Anni dopo vi riconobbi lo stato d’ipnosi collettiva indotta dall’iperconsumismo e dal progresso tecnologico. Forse perché, nel frattempo, anche da noi era giunta l’onda lunga dell’accumulo seriale e la paranoia del complottismo, che già impregnava la società americana a metà anni ’80. (Nel romanzo, una sfilza di notizie improbabili e strampalate riportate da giornali e notiziari che, alla prima lettura, mi erano parse bizzarrie fuori luogo, dieci anni dopo rilucevano di genialità sopraffina).
Un’ulteriore rilettura di Rumore Bianco mi permise, dieci anni orsono, d’individuare nel nucleo famigliare di Gladney il prototipo miniaturizzato dell’intera società, con le sue nevrosi e le panacee atte a mitigarne gli effetti. L’ironia tragica dello stimato professore di studi hitleriani, che sceglie per moglie la grassa Babette per godere della sicurezza di addormentarsi ogni notte tra i suoi seni generosi, me lo ha fatto amare infinitamente.

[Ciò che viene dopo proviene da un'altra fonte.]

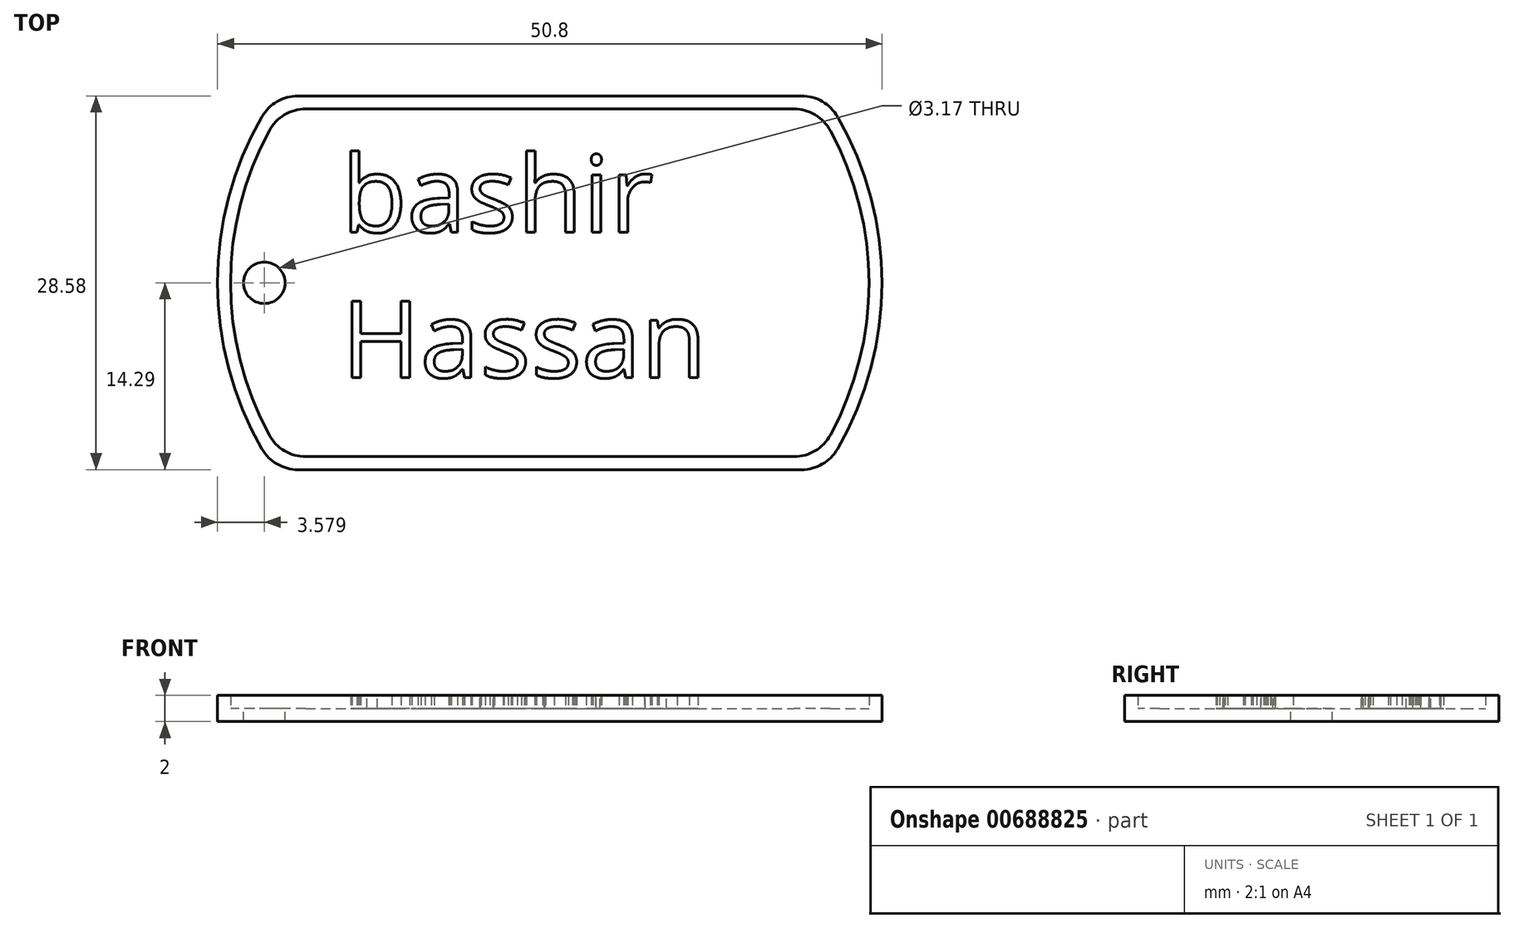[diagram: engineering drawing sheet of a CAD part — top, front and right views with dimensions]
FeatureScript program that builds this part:
annotation { "Feature Type Name" : "Feature", "Feature Type Description" : "" }
export const myFeature = defineFeature(function(context is Context, id is Id, definition is map)
    precondition{}
    {
        {
            var Q0;
            Q0=qCreatedBy(makeId("Top.planeOp"),FACE);
            var sketch = newSketch(context, id + "F0", { "sketchPlane" : qUnion([Q0])});
            skArc(sketch, "E0", {"start": v(-22, 12.7) * mm, "mid": v(-25.4, 0) * mm, "end": v(-22, -12.7) * mm});
            skLineSegment(sketch, "E1.top", {"start": v(-19.25, -14.29) * mm, "end": v(19.25, -14.29) * mm});
            skArc(sketch, "E2.trimOffspring", {"start": v(22, -12.7) * mm, "mid": v(25.4, 0) * mm, "end": v(22, 12.7) * mm});
            skLineSegment(sketch, "E3", {"start": v(-19.25, 14.29) * mm, "end": v(19.25, 14.29) * mm});
            skPoint(sketch, "E4.visualSharp", {"position": v(-21, 14.29) * mm});
            skArc(sketch, "E4.filletArc", {"start": v(-19.25, 14.29) * mm, "mid": v(-20.83, 13.86) * mm, "end": v(-22, 12.7) * mm});
            skPoint(sketch, "E5.visualSharp", {"position": v(21, 14.29) * mm});
            skArc(sketch, "E5.filletArc", {"start": v(22, 12.7) * mm, "mid": v(20.83, 13.86) * mm, "end": v(19.25, 14.29) * mm});
            skPoint(sketch, "E6.visualSharp", {"position": v(21, -14.29) * mm});
            skArc(sketch, "E6.filletArc", {"start": v(19.25, -14.29) * mm, "mid": v(20.83, -13.86) * mm, "end": v(22, -12.7) * mm});
            skPoint(sketch, "E7.visualSharp", {"position": v(-21, -14.29) * mm});
            skArc(sketch, "E7.filletArc", {"start": v(-22, -12.7) * mm, "mid": v(-20.83, -13.86) * mm, "end": v(-19.25, -14.29) * mm});
            skSolve(sketch);
        }
        {
            var Q0;
            Q0=makeQuery(id+"F0.imprint","IMPRINT",FACE,{"disambiguationData":[TD([[makeQuery(id+"F0.imprint","IMPRINT",EDGE,{"derivedFrom":sQuery(id+"F0.wireOp",EDGE,"E0")}),1.0]])]});
            extrude(context, id + "F1", {"entities" : qUnion([Q0]), "depth" : 1 * mm, "offsetDistance" : 25.4 * mm});
        }
        {
            var Q0;
            Q0=makeQuery(id+"F1.opExtrude","CAP_FACE",FACE,{"disambiguationData":[OSD([sQuery(id+"F0.wireOp",EDGE,"E0"),sQuery(id+"F0.wireOp",EDGE,"E1.top"),sQuery(id+"F0.wireOp",EDGE,"E2.trimOffspring"),sQuery(id+"F0.wireOp",EDGE,"E3"),sQuery(id+"F0.wireOp",EDGE,"E4.filletArc"),sQuery(id+"F0.wireOp",EDGE,"E5.filletArc"),sQuery(id+"F0.wireOp",EDGE,"E6.filletArc"),sQuery(id+"F0.wireOp",EDGE,"E7.filletArc")])],"isStart":false});
            var sketch = newSketch(context, id + "F2", { "sketchPlane" : qUnion([Q0])});
            skLineSegment(sketch, "E8.0", {"start": v(-18.66, 13.29) * mm, "end": v(18.66, 13.29) * mm});
            skArc(sketch, "E8.1", {"start": v(-21.45, 11.63) * mm, "mid": v(-24.4, 0) * mm, "end": v(-21.45, -11.63) * mm});
            skLineSegment(sketch, "E8.2", {"start": v(-18.66, -13.29) * mm, "end": v(18.66, -13.29) * mm});
            skArc(sketch, "E8.3", {"start": v(21.45, -11.63) * mm, "mid": v(24.4, 0) * mm, "end": v(21.45, 11.63) * mm});
            skPoint(sketch, "E9.visualSharp", {"position": v(-20.46, 13.29) * mm});
            skArc(sketch, "E9.filletArc", {"start": v(-18.66, 13.29) * mm, "mid": v(-20.29, 12.84) * mm, "end": v(-21.45, 11.63) * mm});
            skPoint(sketch, "E10.visualSharp", {"position": v(20.46, 13.29) * mm});
            skArc(sketch, "E10.filletArc", {"start": v(21.45, 11.63) * mm, "mid": v(20.29, 12.84) * mm, "end": v(18.66, 13.29) * mm});
            skPoint(sketch, "E11.visualSharp", {"position": v(20.46, -13.29) * mm});
            skArc(sketch, "E11.filletArc", {"start": v(18.66, -13.29) * mm, "mid": v(20.29, -12.84) * mm, "end": v(21.45, -11.63) * mm});
            skPoint(sketch, "E12.visualSharp", {"position": v(-20.46, -13.29) * mm});
            skArc(sketch, "E12.filletArc", {"start": v(-21.45, -11.63) * mm, "mid": v(-20.29, -12.84) * mm, "end": v(-18.66, -13.29) * mm});
            skLineSegment(sketch, "E13.0", {"start": v(-19.25, 14.29) * mm, "end": v(19.25, 14.29) * mm});
            skArc(sketch, "E13.1", {"start": v(-22, 12.7) * mm, "mid": v(-25.4, 0) * mm, "end": v(-22, -12.7) * mm});
            skLineSegment(sketch, "E13.2", {"start": v(-19.25, -14.29) * mm, "end": v(19.25, -14.29) * mm});
            skArc(sketch, "E13.3", {"start": v(22, -12.7) * mm, "mid": v(25.4, 0) * mm, "end": v(22, 12.7) * mm});
            skPoint(sketch, "E14.visualSharp", {"position": v(-21, -14.29) * mm});
            skArc(sketch, "E14.filletArc", {"start": v(-22, -12.7) * mm, "mid": v(-20.83, -13.86) * mm, "end": v(-19.25, -14.29) * mm});
            skPoint(sketch, "E15.visualSharp", {"position": v(21, -14.29) * mm});
            skArc(sketch, "E15.filletArc", {"start": v(19.25, -14.29) * mm, "mid": v(20.83, -13.86) * mm, "end": v(22, -12.7) * mm});
            skPoint(sketch, "E16.visualSharp", {"position": v(21, 14.29) * mm});
            skArc(sketch, "E16.filletArc", {"start": v(22, 12.7) * mm, "mid": v(20.83, 13.86) * mm, "end": v(19.25, 14.29) * mm});
            skPoint(sketch, "E17.visualSharp", {"position": v(-21, 14.29) * mm});
            skArc(sketch, "E17.filletArc", {"start": v(-19.25, 14.29) * mm, "mid": v(-20.83, 13.86) * mm, "end": v(-22, 12.7) * mm});
            skSolve(sketch);
        }
        {
            var Q0;
            Q0=makeQuery(id+"F2.imprint","IMPRINT",FACE,{"disambiguationData":[TD([[makeQuery(id+"F2.imprint","IMPRINT",EDGE,{"derivedFrom":sQuery(id+"F2.wireOp",EDGE,"E8.0")}),1.0]])]});
            extrude(context, id + "F3", {"entities" : qUnion([Q0]), "operationType" : NewBodyOperationType.ADD, "depth" : 1 * mm, "offsetDistance" : 25.4 * mm});
        }
        {
            var Q0;
            Q0=makeQuery(id+"F1.opExtrude","CAP_FACE",FACE,{"disambiguationData":[OSD([sQuery(id+"F0.wireOp",EDGE,"E0"),sQuery(id+"F0.wireOp",EDGE,"E1.top"),sQuery(id+"F0.wireOp",EDGE,"E2.trimOffspring"),sQuery(id+"F0.wireOp",EDGE,"E3"),sQuery(id+"F0.wireOp",EDGE,"E4.filletArc"),sQuery(id+"F0.wireOp",EDGE,"E5.filletArc"),sQuery(id+"F0.wireOp",EDGE,"E6.filletArc"),sQuery(id+"F0.wireOp",EDGE,"E7.filletArc")])],"isStart":false});
            var sketch = newSketch(context, id + "F4", { "sketchPlane" : qUnion([Q0])});
            skCircle(sketch, "E18", {"center": v(-21.82, 0) * mm, "radius": 1.59 * mm});
            skSolve(sketch);
        }
        {
            var Q0;
            Q0=makeQuery(id+"F4.imprint","IMPRINT",FACE,{"disambiguationData":[TD([[makeQuery(id+"F4.imprint","IMPRINT",EDGE,{"derivedFrom":sQuery(id+"F4.wireOp",EDGE,"E18")}),1.0]])]});
            extrude(context, id + "F5", {"entities" : qUnion([Q0]), "operationType" : NewBodyOperationType.REMOVE, "oppositeDirection" : true, "depth" : 1 * mm, "offsetDistance" : 25.4 * mm});
        }
        {
            var Q0;
            Q0=makeQuery(id+"F1.opExtrude","CAP_FACE",FACE,{"disambiguationData":[OSD([sQuery(id+"F0.wireOp",EDGE,"E0"),sQuery(id+"F0.wireOp",EDGE,"E1.top"),sQuery(id+"F0.wireOp",EDGE,"E2.trimOffspring"),sQuery(id+"F0.wireOp",EDGE,"E3"),sQuery(id+"F0.wireOp",EDGE,"E4.filletArc"),sQuery(id+"F0.wireOp",EDGE,"E5.filletArc"),sQuery(id+"F0.wireOp",EDGE,"E6.filletArc"),sQuery(id+"F0.wireOp",EDGE,"E7.filletArc")])],"isStart":false});
            var sketch = newSketch(context, id + "F6", { "sketchPlane" : qUnion([Q0])});
            skText(sketch, "E19", { "text": "bashir \nHassan", "fontName": "OpenSans-Regular.ttf"});
            const initialGuessF6  = {"E19": [-0.01593, 0.00387, 1, 0, 0.00588]};
            skSetInitialGuess(sketch, initialGuessF6);
            skSolve(sketch);
        }
        {
            var Q0;
            Q0 = qSketchRegion(id + "F6", true);
            extrude(context, id + "F7", {"entities" : qUnion([Q0]), "operationType" : NewBodyOperationType.ADD, "depth" : 1 * mm, "offsetDistance" : 25.4 * mm});
        }
    });
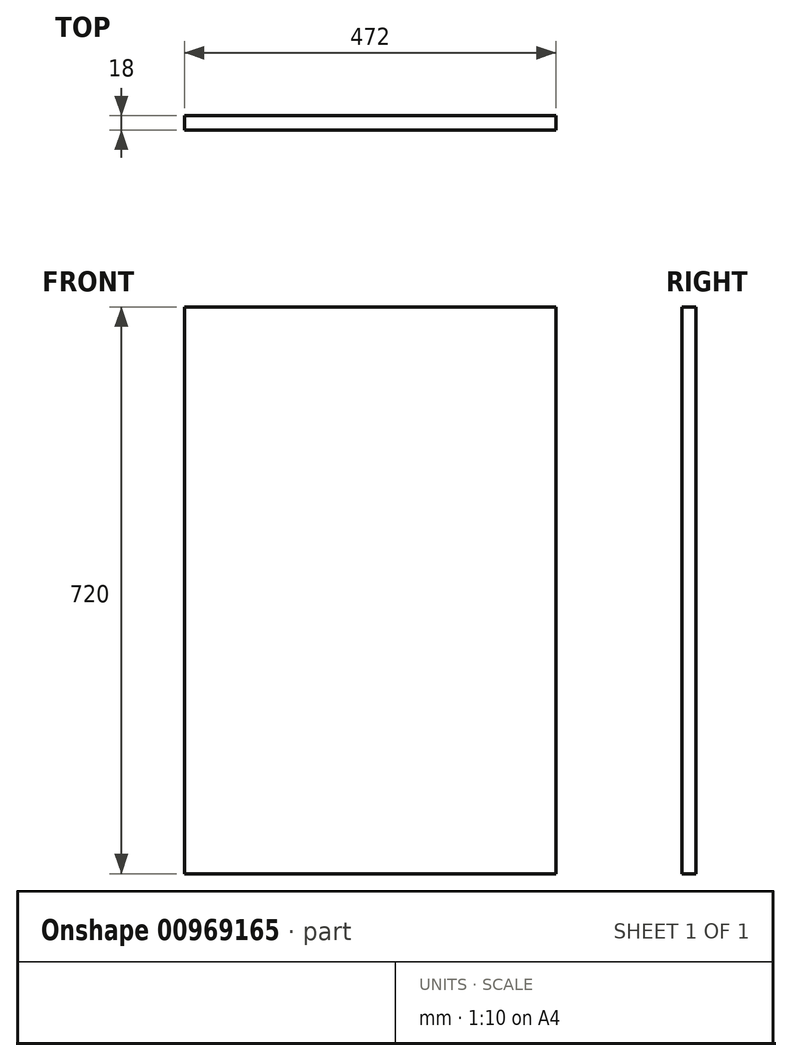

Rumore Bianco, un insegnamento spiazzante
Nell’ultima immersione, appena terminata, tra le pagine di Rumore Bianco, ormai acquisite le innumerevoli sfaccettature dei sui significati intrinsechi, mi sono soffermato sul dialogo del protagonista con una suora all’interno dell’ospedale dove Jack finisce per una ferita d’arma da fuoco e in cui la vicenda trova il suo epilogo surreale. Qui la religiosa, su sollecitazione di Gladney che le rivolge una domanda sulla visione cristiana del paradiso, svela un punto di vista del tutto inaspettato del ruolo monastico in quella società moderna tanto argutamente stigmatizzata nel corso del romanzo.
La religiosa, indignata dalle curiosità dell’uomo su santi, angeli e paradiso, chiede senza mezzi termini se il professore la considerasse una stupida e, all’interdetta reazione di Gladney, rincara la dose, domandando a sua volta perché, visto che lui è il primo a non crederci, dovesse farlo lei. “Perché lei è una suora!” è la logica confutazione del protagonista. Altrimenti perché condurre una vita di preghiera, rinuncia e abnegazione?
A questo punto la risposta che spiazza il lettore non meno del pragmatico professore: per permettere a tutti voi di andare avanti con la vostra vita di miscredenti. Voi che ritenete giusta la vostra mancanza di fede avete assoluta necessità che qualcuno creda, altrimenti la vostra esistenza non avrebbe senso. Noi ecclesiastici immoliamo la nostra vita per questo: fingere di credere per salvaguardare l’imperante agnosticismo e farlo in modo così assoluto e totalizzante da rendere la nostra finzione una vera forma di devozione, ma ciò non conferisce a nessuno il diritto di crederci stupidi. Il ribaltamento è totale, straniante, destabilizzante. Il protagonista ne uscirà umiliato e ferito nell’orgoglio più che dal colpo di pistola che gli aveva trafitto il polso. Il suo realismo, già provato dagli avvenimenti che avevano messo la sua vita in pericolo, subirà il colpo del decisivo knock out.
Come il lettore, avvertirà un senso di realtà sfuggente, un segreto appena intuito sotto il velo del pensiero imperante nella società dei consumi. Qualcosa, però, in lui si squarcia. Un nuovo barlume di speranza, forse soltanto l’intuizione che c’è di più oltre al rumore bianco. Qualcosa innescato dallo spregio di quella risposta che, nonostante tutto, gli farà concludere:
La cosa strana è che tutto ciò lo trovavo bello.